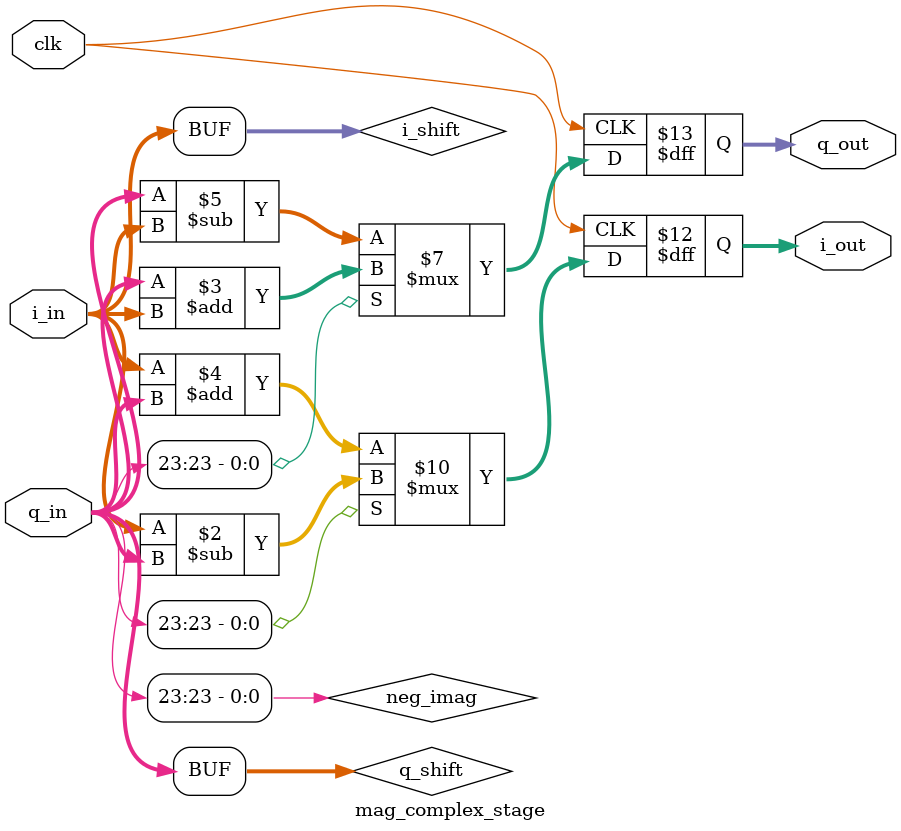
<source format=v>

module mag_complex_stage
    #(parameter NUM_STAGE = 0)  // number of stage rotate
    (
    input             clk,      // clock
    input      [23:0] i_in,     // real part for current stage 
    input      [23:0] q_in,     // image part for current stage     
    output reg [23:0] i_out,    // real part for next stage  
    output reg [23:0] q_out     // image part for next stage    
    );
    
    wire [23:0] i_shift = { {(NUM_STAGE){i_in[23]}}, i_in[23:NUM_STAGE] };          
    wire [23:0] q_shift = { {(NUM_STAGE){q_in[23]}}, q_in[23:NUM_STAGE] };    
    wire neg_imag = q_in[23];       

    always @(posedge clk)
        begin
            if (neg_imag) begin
                i_out    <= i_in - q_shift;    
                q_out    <= q_in + i_shift;    
            end else begin
                i_out    <= i_in + q_shift;    
                q_out    <= q_in - i_shift;             
            end
        end
        
        
    
endmodule









</source>
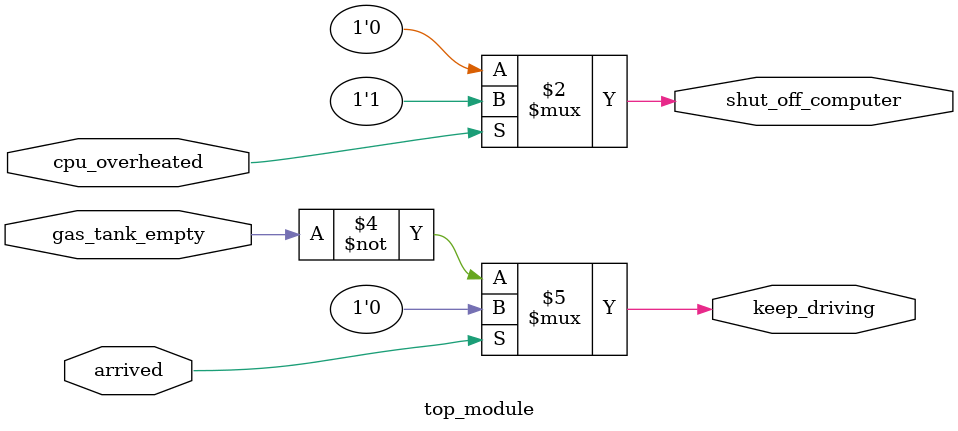
<source format=v>
module top_module (input cpu_overheated,
                   output reg shut_off_computer,
                   input arrived,
                   input gas_tank_empty,
                   output reg keep_driving);     //
    
    always @(*) begin
        shut_off_computer = cpu_overheated ? 1'b1 : 1'b0;
        keep_driving      = (~arrived) ? ~gas_tank_empty : 1'b0;
    end
    
endmodule

</source>
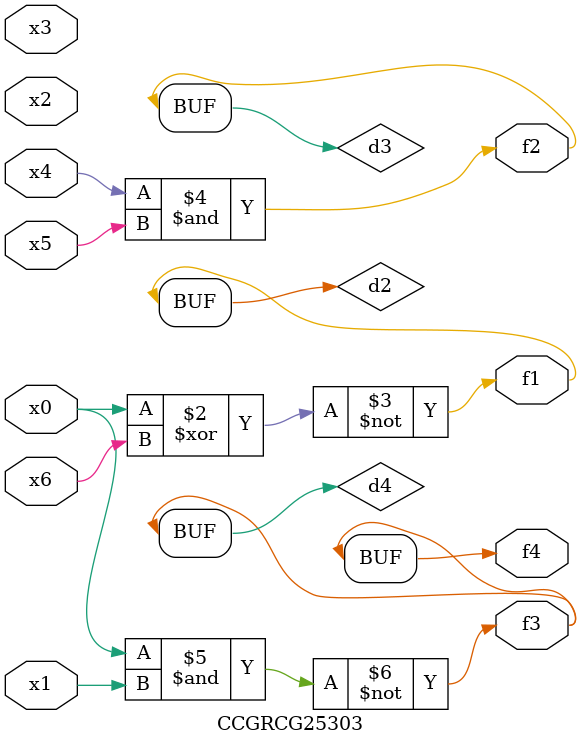
<source format=v>
module CCGRCG25303(
	input x0, x1, x2, x3, x4, x5, x6,
	output f1, f2, f3, f4
);

	wire d1, d2, d3, d4;

	nor (d1, x0);
	xnor (d2, x0, x6);
	and (d3, x4, x5);
	nand (d4, x0, x1);
	assign f1 = d2;
	assign f2 = d3;
	assign f3 = d4;
	assign f4 = d4;
endmodule

</source>
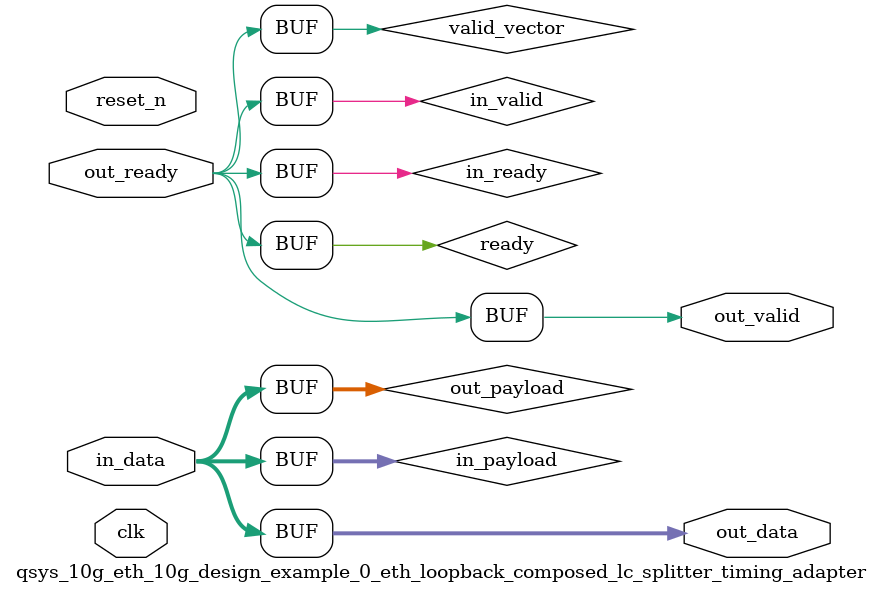
<source format=v>

`timescale 1ns / 100ps
module qsys_10g_eth_10g_design_example_0_eth_loopback_composed_lc_splitter_timing_adapter (
    
      // Interface: clk
      input              clk,
      // Interface: reset
      input              reset_n,
      // Interface: in
      input      [71: 0] in_data,
      // Interface: out
      output reg [71: 0] out_data,
      input              out_ready,
      output reg         out_valid
);




   // ---------------------------------------------------------------------
   //| Signal Declarations
   // ---------------------------------------------------------------------

   reg  [71: 0] in_payload;
   reg  [71: 0] out_payload;
   reg  [ 0: 0] ready;
   reg          in_ready;
   // synthesis translate_off
   always @(negedge in_ready) begin
      $display("%m: The downstream component is backpressuring by deasserting ready, but the upstream component can't be backpressured.");
   end
   // synthesis translate_on   
   reg          in_valid;
   reg  [ 0: 0] valid_vector;


   // ---------------------------------------------------------------------
   //| Payload Mapping
   // ---------------------------------------------------------------------
   always @* begin
     in_payload = {in_data};
     {out_data} = out_payload;
   end

   // ---------------------------------------------------------------------
   //| Ready & valid signals.
   // ---------------------------------------------------------------------
   always @* begin
     ready[0] = out_ready;
     out_valid = in_valid;
     out_payload = in_payload;
     in_ready = ready[0];
   end



   // ---------------------------------------------------------------------
   //| Input Valid Generation
   // ---------------------------------------------------------------------
   always @* begin
      valid_vector[0] = in_ready;
      in_valid        = valid_vector[0];
   end


endmodule


</source>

____________

** Request **
Without including any pictures, return every line of the records exactly.

** Exercise answer **
<source format=v>

module mag_complex_stage
    #(parameter NUM_STAGE = 0)  // number of stage rotate
    (
    input             clk,      // clock
    input      [23:0] i_in,     // real part for current stage 
    input      [23:0] q_in,     // image part for current stage     
    output reg [23:0] i_out,    // real part for next stage  
    output reg [23:0] q_out     // image part for next stage    
    );
    
    wire [23:0] i_shift = { {(NUM_STAGE){i_in[23]}}, i_in[23:NUM_STAGE] };          
    wire [23:0] q_shift = { {(NUM_STAGE){q_in[23]}}, q_in[23:NUM_STAGE] };    
    wire neg_imag = q_in[23];       

    always @(posedge clk)
        begin
            if (neg_imag) begin
                i_out    <= i_in - q_shift;    
                q_out    <= q_in + i_shift;    
            end else begin
                i_out    <= i_in + q_shift;    
                q_out    <= q_in - i_shift;             
            end
        end
        
        
    
endmodule









</source>
<source format=v>
module top_module (input cpu_overheated,
                   output reg shut_off_computer,
                   input arrived,
                   input gas_tank_empty,
                   output reg keep_driving);     //
    
    always @(*) begin
        shut_off_computer = cpu_overheated ? 1'b1 : 1'b0;
        keep_driving      = (~arrived) ? ~gas_tank_empty : 1'b0;
    end
    
endmodule

</source>
<source format=v>
module CCGRCG25303(
	input x0, x1, x2, x3, x4, x5, x6,
	output f1, f2, f3, f4
);

	wire d1, d2, d3, d4;

	nor (d1, x0);
	xnor (d2, x0, x6);
	and (d3, x4, x5);
	nand (d4, x0, x1);
	assign f1 = d2;
	assign f2 = d3;
	assign f3 = d4;
	assign f4 = d4;
endmodule

</source>
<source format=v>

`timescale 1ns / 100ps
module qsys_10g_eth_10g_design_example_0_eth_loopback_composed_lc_splitter_timing_adapter (
    
      // Interface: clk
      input              clk,
      // Interface: reset
      input              reset_n,
      // Interface: in
      input      [71: 0] in_data,
      // Interface: out
      output reg [71: 0] out_data,
      input              out_ready,
      output reg         out_valid
);




   // ---------------------------------------------------------------------
   //| Signal Declarations
   // ---------------------------------------------------------------------

   reg  [71: 0] in_payload;
   reg  [71: 0] out_payload;
   reg  [ 0: 0] ready;
   reg          in_ready;
   // synthesis translate_off
   always @(negedge in_ready) begin
      $display("%m: The downstream component is backpressuring by deasserting ready, but the upstream component can't be backpressured.");
   end
   // synthesis translate_on   
   reg          in_valid;
   reg  [ 0: 0] valid_vector;


   // ---------------------------------------------------------------------
   //| Payload Mapping
   // ---------------------------------------------------------------------
   always @* begin
     in_payload = {in_data};
     {out_data} = out_payload;
   end

   // ---------------------------------------------------------------------
   //| Ready & valid signals.
   // ---------------------------------------------------------------------
   always @* begin
     ready[0] = out_ready;
     out_valid = in_valid;
     out_payload = in_payload;
     in_ready = ready[0];
   end



   // ---------------------------------------------------------------------
   //| Input Valid Generation
   // ---------------------------------------------------------------------
   always @* begin
      valid_vector[0] = in_ready;
      in_valid        = valid_vector[0];
   end


endmodule


</source>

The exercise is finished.